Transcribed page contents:
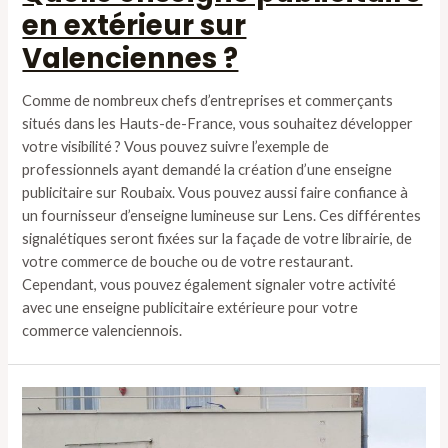
en extérieur sur
Valenciennes ?
Comme de nombreux chefs d’entreprises et commerçants
situés dans les Hauts-de-France, vous souhaitez développer
votre visibilité ? Vous pouvez suivre l’exemple de
professionnels ayant demandé la création d’une enseigne
publicitaire sur Roubaix. Vous pouvez aussi faire confiance à
un fournisseur d’enseigne lumineuse sur Lens. Ces différentes
signalétiques seront fixées sur la façade de votre librairie, de
votre commerce de bouche ou de votre restaurant.
Cependant, vous pouvez également signaler votre activité
avec une enseigne publicitaire extérieure pour votre
commerce valenciennois.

Task details: Please recast the records as a JSON list of strings with one string per line of text, leaving out blank lines and the pictures.

Answer section:
[
  "en extérieur sur",
  "Valenciennes ?",
  "Comme de nombreux chefs d’entreprises et commerçants",
  "situés dans les Hauts-de-France, vous souhaitez développer",
  "votre visibilité ? Vous pouvez suivre l’exemple de",
  "professionnels ayant demandé la création d’une enseigne",
  "publicitaire sur Roubaix. Vous pouvez aussi faire confiance à",
  "un fournisseur d’enseigne lumineuse sur Lens. Ces différentes",
  "signalétiques seront fixées sur la façade de votre librairie, de",
  "votre commerce de bouche ou de votre restaurant.",
  "Cependant, vous pouvez également signaler votre activité",
  "avec une enseigne publicitaire extérieure pour votre",
  "commerce valenciennois."
]